New Mortgage Rules for Canadians
Perhaps there is some truth to the Canadian housing bubble speculation as the Canadian government has made changes to the mortgage rules. With interest rates at historic lows, home buyers are purchasing homes at a frantic pace. Most with the smallest possible down payment and the longest possible amortization. As you can imagine, a portion of these mortgages are variable rates, which could mean trouble when interest rates rise in the near future.
To help nip excessive lending in the bud, the federal government has made slight changes the mortgage lending rules. In particular:
- When applying for a mortgage, qualifying payments will be based on the current 5 year fixed rate, even if the variable, or shorter term rates are lower. I like this as it ensures that borrowers can afford higher rates should it happen.

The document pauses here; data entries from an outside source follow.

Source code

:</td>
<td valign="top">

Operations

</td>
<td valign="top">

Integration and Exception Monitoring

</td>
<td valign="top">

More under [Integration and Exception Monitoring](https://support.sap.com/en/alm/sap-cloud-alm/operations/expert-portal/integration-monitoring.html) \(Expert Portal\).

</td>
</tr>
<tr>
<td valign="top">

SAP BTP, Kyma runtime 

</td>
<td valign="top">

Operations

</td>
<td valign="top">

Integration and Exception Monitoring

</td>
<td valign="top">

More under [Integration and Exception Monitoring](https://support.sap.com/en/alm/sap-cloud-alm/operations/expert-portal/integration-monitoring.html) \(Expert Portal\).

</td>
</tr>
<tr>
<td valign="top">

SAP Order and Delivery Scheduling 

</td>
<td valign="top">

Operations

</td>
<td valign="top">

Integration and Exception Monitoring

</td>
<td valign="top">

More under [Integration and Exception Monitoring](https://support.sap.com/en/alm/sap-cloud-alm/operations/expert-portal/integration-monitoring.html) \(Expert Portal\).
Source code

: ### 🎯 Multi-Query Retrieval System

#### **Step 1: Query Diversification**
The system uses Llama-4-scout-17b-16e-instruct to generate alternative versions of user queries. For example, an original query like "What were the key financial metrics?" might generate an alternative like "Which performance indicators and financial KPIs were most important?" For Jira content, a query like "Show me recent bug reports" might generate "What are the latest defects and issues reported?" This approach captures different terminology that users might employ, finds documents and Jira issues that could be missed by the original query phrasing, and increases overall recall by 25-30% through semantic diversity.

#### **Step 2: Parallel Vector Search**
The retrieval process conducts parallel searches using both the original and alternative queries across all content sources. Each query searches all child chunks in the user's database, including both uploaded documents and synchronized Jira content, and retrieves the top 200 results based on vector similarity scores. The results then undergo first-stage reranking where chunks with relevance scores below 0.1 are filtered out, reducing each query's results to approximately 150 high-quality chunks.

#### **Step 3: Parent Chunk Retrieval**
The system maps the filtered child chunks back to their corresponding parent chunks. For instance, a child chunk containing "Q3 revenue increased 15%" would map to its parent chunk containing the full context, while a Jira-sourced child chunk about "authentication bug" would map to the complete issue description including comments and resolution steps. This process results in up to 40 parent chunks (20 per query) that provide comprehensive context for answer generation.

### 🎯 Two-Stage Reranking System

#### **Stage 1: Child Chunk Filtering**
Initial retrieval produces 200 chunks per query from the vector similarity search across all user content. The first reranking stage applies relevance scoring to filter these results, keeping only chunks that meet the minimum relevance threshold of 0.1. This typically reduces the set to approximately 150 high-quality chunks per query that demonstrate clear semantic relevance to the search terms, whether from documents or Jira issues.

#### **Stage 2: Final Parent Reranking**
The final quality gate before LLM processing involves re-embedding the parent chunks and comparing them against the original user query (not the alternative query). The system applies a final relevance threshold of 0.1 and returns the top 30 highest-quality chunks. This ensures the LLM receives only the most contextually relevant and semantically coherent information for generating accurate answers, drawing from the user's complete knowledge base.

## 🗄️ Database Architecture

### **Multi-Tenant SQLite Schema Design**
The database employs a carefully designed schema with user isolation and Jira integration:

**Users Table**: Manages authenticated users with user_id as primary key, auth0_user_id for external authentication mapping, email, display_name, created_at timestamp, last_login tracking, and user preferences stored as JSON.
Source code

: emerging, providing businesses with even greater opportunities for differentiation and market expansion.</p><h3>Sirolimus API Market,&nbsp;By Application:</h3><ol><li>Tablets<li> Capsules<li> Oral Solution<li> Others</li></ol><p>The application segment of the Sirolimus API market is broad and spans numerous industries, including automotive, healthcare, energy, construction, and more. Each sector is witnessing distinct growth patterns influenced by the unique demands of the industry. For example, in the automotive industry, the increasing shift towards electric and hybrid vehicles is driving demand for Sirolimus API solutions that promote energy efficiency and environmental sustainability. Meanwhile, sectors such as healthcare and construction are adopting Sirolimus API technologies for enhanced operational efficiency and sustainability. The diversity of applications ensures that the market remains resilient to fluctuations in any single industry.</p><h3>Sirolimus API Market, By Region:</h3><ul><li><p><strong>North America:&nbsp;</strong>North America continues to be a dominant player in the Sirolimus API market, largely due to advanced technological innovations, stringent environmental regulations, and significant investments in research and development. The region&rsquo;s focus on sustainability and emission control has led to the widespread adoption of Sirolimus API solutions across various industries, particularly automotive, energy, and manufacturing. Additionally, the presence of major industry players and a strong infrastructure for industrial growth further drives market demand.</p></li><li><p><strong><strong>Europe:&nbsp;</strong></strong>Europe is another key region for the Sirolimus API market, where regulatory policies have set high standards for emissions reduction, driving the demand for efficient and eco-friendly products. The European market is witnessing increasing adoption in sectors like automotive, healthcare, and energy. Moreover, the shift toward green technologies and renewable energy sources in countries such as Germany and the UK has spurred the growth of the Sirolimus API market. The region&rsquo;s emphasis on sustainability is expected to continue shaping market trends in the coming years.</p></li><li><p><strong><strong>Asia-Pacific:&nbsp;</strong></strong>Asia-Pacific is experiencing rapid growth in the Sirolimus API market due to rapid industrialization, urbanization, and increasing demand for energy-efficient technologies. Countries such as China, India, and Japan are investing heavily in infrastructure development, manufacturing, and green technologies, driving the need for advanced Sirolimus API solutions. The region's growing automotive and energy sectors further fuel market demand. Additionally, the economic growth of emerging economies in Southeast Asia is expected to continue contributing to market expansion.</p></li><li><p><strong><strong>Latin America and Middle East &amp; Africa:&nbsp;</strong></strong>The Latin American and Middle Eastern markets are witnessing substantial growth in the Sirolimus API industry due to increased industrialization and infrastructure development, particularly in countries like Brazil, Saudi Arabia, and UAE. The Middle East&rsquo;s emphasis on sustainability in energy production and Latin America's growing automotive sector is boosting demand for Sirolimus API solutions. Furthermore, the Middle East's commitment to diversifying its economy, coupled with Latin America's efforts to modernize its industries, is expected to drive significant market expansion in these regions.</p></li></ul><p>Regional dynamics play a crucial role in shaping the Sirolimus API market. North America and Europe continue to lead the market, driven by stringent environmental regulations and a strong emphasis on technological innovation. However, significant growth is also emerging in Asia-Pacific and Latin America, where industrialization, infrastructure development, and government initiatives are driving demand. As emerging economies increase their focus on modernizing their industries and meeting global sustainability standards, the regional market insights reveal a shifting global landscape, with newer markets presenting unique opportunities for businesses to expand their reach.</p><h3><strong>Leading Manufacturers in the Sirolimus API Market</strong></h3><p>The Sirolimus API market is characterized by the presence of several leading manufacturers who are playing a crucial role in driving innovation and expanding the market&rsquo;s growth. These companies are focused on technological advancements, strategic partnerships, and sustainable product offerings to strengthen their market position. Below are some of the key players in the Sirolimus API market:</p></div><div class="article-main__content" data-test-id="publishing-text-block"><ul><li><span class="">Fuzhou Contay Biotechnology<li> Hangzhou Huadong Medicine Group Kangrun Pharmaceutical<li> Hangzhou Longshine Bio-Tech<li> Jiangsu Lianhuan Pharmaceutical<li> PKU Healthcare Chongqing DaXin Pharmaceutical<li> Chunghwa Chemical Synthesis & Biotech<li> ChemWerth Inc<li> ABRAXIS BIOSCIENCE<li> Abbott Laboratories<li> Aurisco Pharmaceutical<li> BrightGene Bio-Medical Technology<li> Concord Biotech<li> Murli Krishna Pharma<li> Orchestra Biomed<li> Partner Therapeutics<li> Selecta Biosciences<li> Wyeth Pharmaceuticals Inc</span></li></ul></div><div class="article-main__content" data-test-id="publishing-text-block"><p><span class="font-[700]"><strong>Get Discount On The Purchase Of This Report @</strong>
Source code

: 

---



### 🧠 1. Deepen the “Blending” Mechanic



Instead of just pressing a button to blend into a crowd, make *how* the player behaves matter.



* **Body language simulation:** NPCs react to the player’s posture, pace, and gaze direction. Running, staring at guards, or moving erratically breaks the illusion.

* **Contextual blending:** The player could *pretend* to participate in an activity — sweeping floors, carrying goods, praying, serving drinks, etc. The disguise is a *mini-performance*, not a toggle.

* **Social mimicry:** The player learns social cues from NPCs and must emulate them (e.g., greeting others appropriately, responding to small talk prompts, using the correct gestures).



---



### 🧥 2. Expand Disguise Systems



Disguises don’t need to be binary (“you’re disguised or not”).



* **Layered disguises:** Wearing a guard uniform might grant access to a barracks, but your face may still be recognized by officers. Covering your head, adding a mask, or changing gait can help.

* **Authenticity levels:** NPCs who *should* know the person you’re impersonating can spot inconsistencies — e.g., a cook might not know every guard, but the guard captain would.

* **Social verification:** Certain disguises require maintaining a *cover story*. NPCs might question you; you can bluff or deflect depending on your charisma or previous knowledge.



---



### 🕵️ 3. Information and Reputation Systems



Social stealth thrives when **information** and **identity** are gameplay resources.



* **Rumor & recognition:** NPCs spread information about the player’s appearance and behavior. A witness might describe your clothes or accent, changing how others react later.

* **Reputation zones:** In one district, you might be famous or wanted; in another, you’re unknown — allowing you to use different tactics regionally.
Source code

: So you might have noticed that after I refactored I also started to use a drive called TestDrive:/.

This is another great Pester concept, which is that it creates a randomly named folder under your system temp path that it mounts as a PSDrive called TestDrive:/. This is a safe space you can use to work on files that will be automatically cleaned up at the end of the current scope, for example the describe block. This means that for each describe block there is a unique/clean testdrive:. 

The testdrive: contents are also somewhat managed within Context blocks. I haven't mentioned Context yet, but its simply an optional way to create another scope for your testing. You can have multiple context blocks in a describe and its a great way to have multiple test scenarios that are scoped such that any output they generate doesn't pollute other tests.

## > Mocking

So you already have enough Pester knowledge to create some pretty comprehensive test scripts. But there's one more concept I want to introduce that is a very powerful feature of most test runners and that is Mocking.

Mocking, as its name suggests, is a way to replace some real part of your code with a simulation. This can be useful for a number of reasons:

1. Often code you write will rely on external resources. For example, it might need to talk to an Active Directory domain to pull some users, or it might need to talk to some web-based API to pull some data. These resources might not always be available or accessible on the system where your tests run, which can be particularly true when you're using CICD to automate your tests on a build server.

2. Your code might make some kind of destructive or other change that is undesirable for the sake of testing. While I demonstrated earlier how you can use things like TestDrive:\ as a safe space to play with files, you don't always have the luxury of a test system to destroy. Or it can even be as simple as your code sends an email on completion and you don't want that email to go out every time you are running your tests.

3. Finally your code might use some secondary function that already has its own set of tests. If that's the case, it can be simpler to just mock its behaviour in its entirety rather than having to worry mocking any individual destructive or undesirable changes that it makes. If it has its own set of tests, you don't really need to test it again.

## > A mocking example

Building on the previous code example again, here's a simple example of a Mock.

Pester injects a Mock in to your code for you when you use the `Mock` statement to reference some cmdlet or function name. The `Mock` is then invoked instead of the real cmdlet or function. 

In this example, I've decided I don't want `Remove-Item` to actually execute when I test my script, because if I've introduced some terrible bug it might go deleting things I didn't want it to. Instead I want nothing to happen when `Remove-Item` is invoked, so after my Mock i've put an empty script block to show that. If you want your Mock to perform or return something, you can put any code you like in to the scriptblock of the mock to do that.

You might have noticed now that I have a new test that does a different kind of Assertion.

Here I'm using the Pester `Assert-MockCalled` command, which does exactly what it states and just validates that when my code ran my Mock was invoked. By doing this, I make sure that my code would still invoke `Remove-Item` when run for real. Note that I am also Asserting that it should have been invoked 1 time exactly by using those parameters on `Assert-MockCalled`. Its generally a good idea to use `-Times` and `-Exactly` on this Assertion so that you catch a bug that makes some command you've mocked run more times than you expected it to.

- When refinancing, borrowers can only go up to 90% of their equity instead of the previous 95%. If refinancing, I usually recommend to only borrow up to 80% of the equity as it avoids the CMHC premium anyways, so I don’t see this as a big deal.
- When purchasing investment properties, the minimum that CMHC will back is a 20% down payment. This one is by far the biggest shocker of the new rules as it now makes a lot of rental properties “unaffordable” to investors.
Overall, I don’t think that the new rules are overly drastic, with the biggest change being the new investment property borrowing rule. I’m of the opinion that the borrower should take responsibility for the amount that they borrow on a home, and it shouldn’t be blamed on others (like government) when the payments get too expensive. Having said that, these new rules by the government should help potential homeowners determine their affordability levels should interest rates go up.
With regards to the investment properties down payment rule, it seems a bit excessive in my opinion. Now, even if the investor finds a cash flow positive property without a 20% down payment, they will still need to come up with a substantial amount of cash. However, if I were to buy a rental property today, I would put down at least 20% to avoid the CMHC fees regardless of the new rules.
Could they have done more? I was expecting a reduced amortization term from 35-30 years, and perhaps an increased down payment requirement. However, those measures would perhaps cool the real estate market too much, especially when interest rates start to rise in the near future.
What are your thoughts on the new mortgage rules?